Oral HRT 'Doubles' Blood Clot Risk, Says Study

Oral HRT doubles the risk of blood clots, according to a study by the British Medical Journal (BMJ).

Hormone replacement therapy (HRT), is regularly prescribed to women suffering from the effects of the menopause.

Previous studies have shown that taking HRT is associated with an increased risk of venous thromboembolism (VTE), a blood clot in the vein, which can be fatal.

Authors of the study reviewed data from eight observational studies and nine randomised controlled trials.

They found that women taking the oral form of the drug were between two and three times more likely to develop a blood clot and that the risk was significantly higher during the first year of treatment.

HRT given in patch form showed no significant increase in the risk of VTE, although the authors warned that the "results should be treated with caution as the data is from observational studies".
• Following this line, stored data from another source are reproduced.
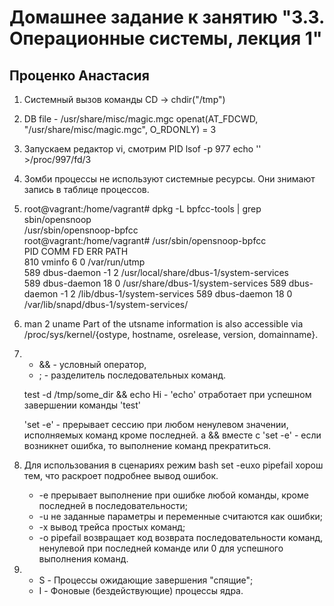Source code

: #               Домашнее задание к занятию "3.3. Операционные системы, лекция 1"
##                                    Проценко Анастасия

1. Cистемный вызов команды CD -> chdir("/tmp")
2. DB file - /usr/share/misc/magic.mgc
openat(AT_FDCWD, "/usr/share/misc/magic.mgc", O_RDONLY) = 3
3. Запускаем редактор vi, смотрим PID
 lsof -p 977
 echo '' >/proc/997/fd/3
4. Зомби процессы не используют системные ресурсы. Они знимают запись в таблице процессов.
5. root@vagrant:/home/vagrant# dpkg -L bpfcc-tools | grep sbin/opensnoop                                                                                                
   /usr/sbin/opensnoop-bpfcc  
   root@vagrant:/home/vagrant# /usr/sbin/opensnoop-bpfcc  
   PID    COMM             FD  ERR  PATH  
  810    vminfo            6    0   /var/run/utmp  
  589    dbus-daemon       -1   2   /usr/local/share/dbus-1/system-services   
  589    dbus-daemon       18   0   /usr/share/dbus-1/system-services
  589    dbus-daemon       -1   2   /lib/dbus-1/system-services
  589    dbus-daemon       18   0   /var/lib/snapd/dbus-1/system-services/
6. man 2 uname
   Part of the utsname information is also accessible via /proc/sys/kernel/{ostype, hostname, osrelease, version, domainname}.
7. * && -  условный оператор,
   * ;  - разделитель последовательных команд.

   test -d /tmp/some_dir && echo Hi - 'echo'  отработает при успешном завершении команды 'test'

   'set -e' - прерывает сессию при любом ненулевом значении, исполняемых команд кроме последней.
    а &&  вместе с 'set -e' - если возникнет ошибка, то выполнение команд прекратиться.
8. Для использования в сценариях режим bash set -euxo pipefail хорош тем, что раскроет подробнее вывод ошибок.
   * -e прерывает выполнение при ошибке любой команды, кроме последней в последовательности;
   * -u не заданные параметры и переменные считаются как ошибки;
   * -x вывод трейса простых команд;
   * -o pipefail возвращает код возврата последовательности команд, ненулевой при последней команде или 0 для успешного выполнения команд.
9. * S - Процессы ожидающие завершения "спящие";
   * I - Фоновые (бездействующие) процессы ядра.
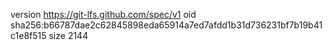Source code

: version https://git-lfs.github.com/spec/v1
oid sha256:b66787dae2c62845898eda65914a7ed7afdd1b31d736231bf7b19b41c1e8f515
size 2144
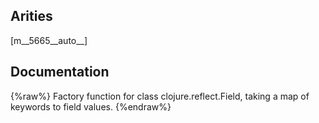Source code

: ## Arities
[m__5665__auto__]

## Documentation
{%raw%}
Factory function for class clojure.reflect.Field, taking a map of keywords to field values.
{%endraw%}
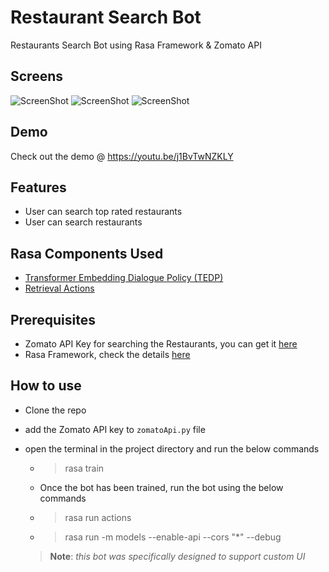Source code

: # Restaurant Search Bot
Restaurants Search Bot using Rasa Framework &amp; Zomato API

## Screens
![ScreenShot](https://github.com/JiteshGaikwad/Restaurant-Search-Bot/blob/master/ui_1.PNG) ![ScreenShot](https://github.com/JiteshGaikwad/Restaurant-Search-Bot/blob/master/ui_2.PNG) ![ScreenShot](https://github.com/JiteshGaikwad/Restaurant-Search-Bot/blob/master/ui_3.png)

## Demo
Check out the demo @ https://youtu.be/j1BvTwNZKLY

## Features
- User can search top rated restaurants
- User can search restaurants 

## Rasa Components Used
- [Transformer Embedding Dialogue Policy (TEDP)](https://rasa.com/docs/rasa/core/policies/#ted-policy)
- [Retrieval Actions](https://rasa.com/docs/rasa/core/retrieval-actions/#retrieval-actions)

## Prerequisites
- Zomato API Key for searching the Restaurants, you can get it [here](https://developers.zomato.com/documentation#/)
- Rasa Framework, check the details [here](https://rasa.com/docs/rasa/user-guide/installation/)

## How to use
- Clone the repo
- add the Zomato API key to `zomatoApi.py` file
- open the terminal in the project directory and run the below commands
  - > rasa train
  - Once the bot has been trained, run the bot using the below commands
  - > rasa run actions
  - > rasa run -m models --enable-api --cors "*" --debug
  
  
  
  
  > **Note**: *this bot was specifically designed to support custom UI*
  
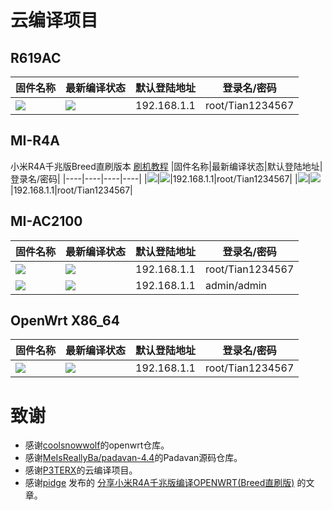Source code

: 
# 云编译项目
## R619AC

|固件名称|最新编译状态|默认登陆地址|登录名/密码|
|----|----|----|----|
|[![](https://img.shields.io/badge/LEDE-竞斗云固件-FFFFFF.svg)](https://github.com/chenlunTian/OpenWrt/blob/main/.github/workflows/R619AC.yml)|[![](https://github.com/chenlunTian/OpenWrt/workflows/R619AC/badge.svg)](https://github.com/chenlunTian/OpenWrt/actions/workflows/R619AC.yml)|192.168.1.1|root/Tian1234567|

## MI-R4A
小米R4A千兆版Breed直刷版本
[刷机教程](./MI-R4A/MI-R4A%E5%9F%BA%E6%9C%AC%E6%95%99%E7%A8%8B/MIR4.md)
|固件名称|最新编译状态|默认登陆地址|登录名/密码|
|----|----|----|----|
|[![](https://img.shields.io/badge/LEDE-MI_R4A固件-FFFFFF.svg)](https://github.com/chenlunTian/OpenWrt/blob/main/.github/workflows/MI-R4A.yml)|[![](https://github.com/chenlunTian/OpenWrt/workflows/MI-R4A/badge.svg)](https://github.com/chenlunTian/OpenWrt/actions/workflows/MI-R4A.yml)|192.168.1.1|root/Tian1234567|
|[![](https://img.shields.io/badge/LEDE-MI_R4A_V2固件-FFFFFF.svg)](https://github.com/chenlunTian/OpenWrt/blob/main/.github/workflows/MI-R4A_V2.yml)|[![](https://github.com/chenlunTian/OpenWrt/workflows/MI-R4A_V2/badge.svg)](https://github.com/chenlunTian/OpenWrt/actions/workflows/MI-R4A_V2.yml)|192.168.1.1|root/Tian1234567|

## MI-AC2100
|固件名称|最新编译状态|默认登陆地址|登录名/密码|
|----|----|----|----|
|[![](https://img.shields.io/badge/LEDE-MI_AC2100固件-FFFFFF.svg)](https://github.com/chenlunTian/OpenWrt/blob/main/.github/workflows/MI-AC2100.yml)|[![](https://github.com/chenlunTian/OpenWrt/workflows/MI-AC2100/badge.svg)](https://github.com/chenlunTian/OpenWrt/actions/workflows/MI-AC2100.yml)|192.168.1.1|root/Tian1234567|
|[![](https://img.shields.io/badge/PADAVAN-MI_AC2100固件-FFFFFF.svg)](https://github.com/chenlunTian/OpenWrt/blob/main/.github/workflows/Padavan_AC2100.yml)|[![](https://github.com/chenlunTian/OpenWrt/workflows/Padavan_AC2100/badge.svg)](https://github.com/chenlunTian/OpenWrt/actions/workflows/Padavan_AC2100.yml)|192.168.1.1|admin/admin|

## OpenWrt X86_64

|固件名称|最新编译状态|默认登陆地址|登录名/密码|
|----|----|----|----|
|[![](https://img.shields.io/badge/LEDE-J1900软路由固件-FFFFFF.svg)](https://github.com/chenlunTian/OpenWrt/blob/main/.github/workflows/X86_64.yml)|[![](https://github.com/chenlunTian/OpenWrt/workflows/X86_64/badge.svg)](https://github.com/chenlunTian/OpenWrt/actions/workflows/X86_64.yml)|192.168.1.1|root/Tian1234567|

# 致谢
- 感谢[coolsnowwolf](https://github.com/coolsnowwolf/lede)的openwrt仓库。
- 感谢[MeIsReallyBa/padavan-4.4](https://github.com/MeIsReallyBa/padavan-4.4)的Padavan源码仓库。
- 感谢[P3TERX](https://github.com/P3TERX/Actions-OpenWrt)的云编译项目。
- 感谢[pidge](https://www.right.com.cn/FORUM/space-uid-221258.html) 发布的 [分享小米R4A千兆版编译OPENWRT(Breed直刷版)](https://www.right.com.cn/FORUM/thread-4052254-1-1.html) 的文章。
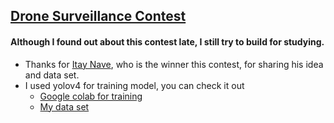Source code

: ## [Drone Surveillance Contest](https://www.computervision.zone/dsc/)

#### Although I found out about this contest late, I still try to build for studying.

- Thanks for [Itay Nave](https://github.com/NaveItay), who is the winner this contest, for sharing his idea and data set.
- I used yolov4 for training model, you can check it out
  - [Google colab for training](https://colab.research.google.com/drive/1Eh7zTd6bp-OrlpsMxf05K6pVikzxsWaI?authuser=3)
  - [My data set](https://drive.google.com/drive/folders/1xoGg-R9DFeC36ZOHn-9J_QLkmyabE15o?usp=sharing)
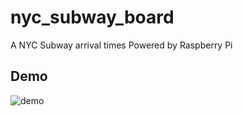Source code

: # nyc_subway_board
A NYC Subway arrival times Powered by Raspberry Pi 

## Demo
![demo](img/demo.gif)


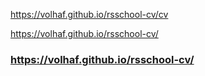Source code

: https://volhaf.github.io/rsschool-cv/cv

https://volhaf.github.io/rsschool-cv/
### https://volhaf.github.io/rsschool-cv/
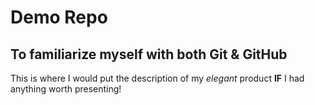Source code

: # Demo Repo
## To familiarize myself with both Git & GitHub

This is where I would put the description of my _elegant_ product **IF** I had anything worth presenting!

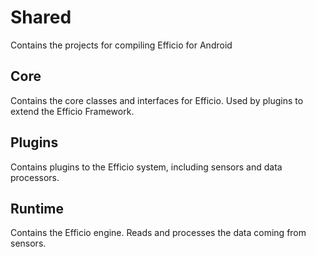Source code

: # Shared
Contains the projects for compiling Efficio for Android

## Core
Contains the core classes and interfaces for Efficio. Used by plugins to extend the Efficio Framework.

## Plugins
Contains plugins to the Efficio system, including sensors and data processors.

## Runtime
Contains the Efficio engine.  Reads and processes the data coming from sensors.
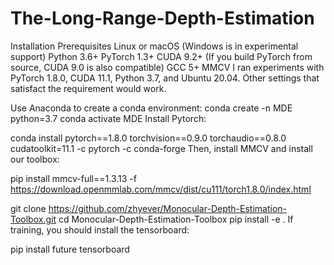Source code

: # The-Long-Range-Depth-Estimation

Installation
Prerequisites
Linux or macOS (Windows is in experimental support)
Python 3.6+
PyTorch 1.3+
CUDA 9.2+ (If you build PyTorch from source, CUDA 9.0 is also compatible)
GCC 5+
MMCV
I ran experiments with PyTorch 1.8.0, CUDA 11.1, Python 3.7, and Ubuntu 20.04. Other settings that satisfact the requirement would work.

Use Anaconda to create a conda environment:
conda create -n MDE python=3.7
conda activate MDE
Install Pytorch:

conda install pytorch==1.8.0 torchvision==0.9.0 torchaudio==0.8.0 cudatoolkit=11.1 -c pytorch -c conda-forge
Then, install MMCV and install our toolbox:

pip install mmcv-full==1.3.13 -f https://download.openmmlab.com/mmcv/dist/cu111/torch1.8.0/index.html

git clone https://github.com/zhyever/Monocular-Depth-Estimation-Toolbox.git
cd Monocular-Depth-Estimation-Toolbox
pip install -e .
If training, you should install the tensorboard:

pip install future tensorboard
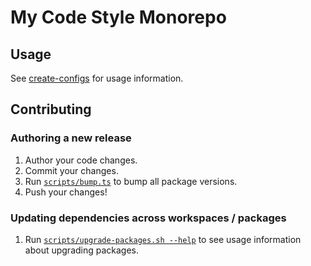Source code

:# My Code Style Monorepo

## Usage

See [create-configs](/packages/create-configs/README.md) for usage information.

## Contributing

### Authoring a new release

1. Author your code changes.
1. Commit your changes.
1. Run [`scripts/bump.ts`](scripts/bump.ts) to bump all package versions.
1. Push your changes!

### Updating dependencies across workspaces / packages

1. Run [`scripts/upgrade-packages.sh --help`](scripts/upgrade-packages.sh) to see usage information about upgrading packages.
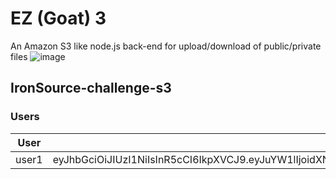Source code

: # EZ (Goat) 3 
An Amazon S3 like node.js back-end for upload/download of public/private files
![image](https://user-imag|es.githubusercontent.com/43566001/48126354-94d23080-e289-11e8-90db-e520cef410dd.png)

##  IronSource-challenge-s3

### Users

|User|x-auth-token|
|-|-|
|user1|eyJhbGciOiJIUzI1NiIsInR5cCI6IkpXVCJ9.eyJuYW1lIjoidXNlcjEiLCJpZCI6InFBemVmMzJGIiwiaWF0IjoxNTQxNTMwMjMyfQ.XwBVOYy4CUATXKvWBwaU0yqyEkf6LjCftXJP1yxKcOg|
Overall, the results suggest that HRT patches might be safer that oral HRT with regards to thrombotic risk.

However, more research is needed to confirm the safety of oestrogen patches.

Helen Roberts from the University of Auckland said: "In the meantime, we can advise healthy menopausal women, aged 50–59, that the risk of VTE with oral preparations is 11 additional cases per 10 000 women per year for combined therapy and 2 additional cases per 10 000 women per year for oestrogen only."

The average age of menopause in the UK is 51. It occurs when women's ovaries make less of the female hormone oestrogen.

About 70% of women suffer physical symptoms around the time of the menopause.

In March this year, the BBC reported that a study conducted by the Institute of Psychiatry at King's College London found that HRT may reduce the risk of Alzheimer's.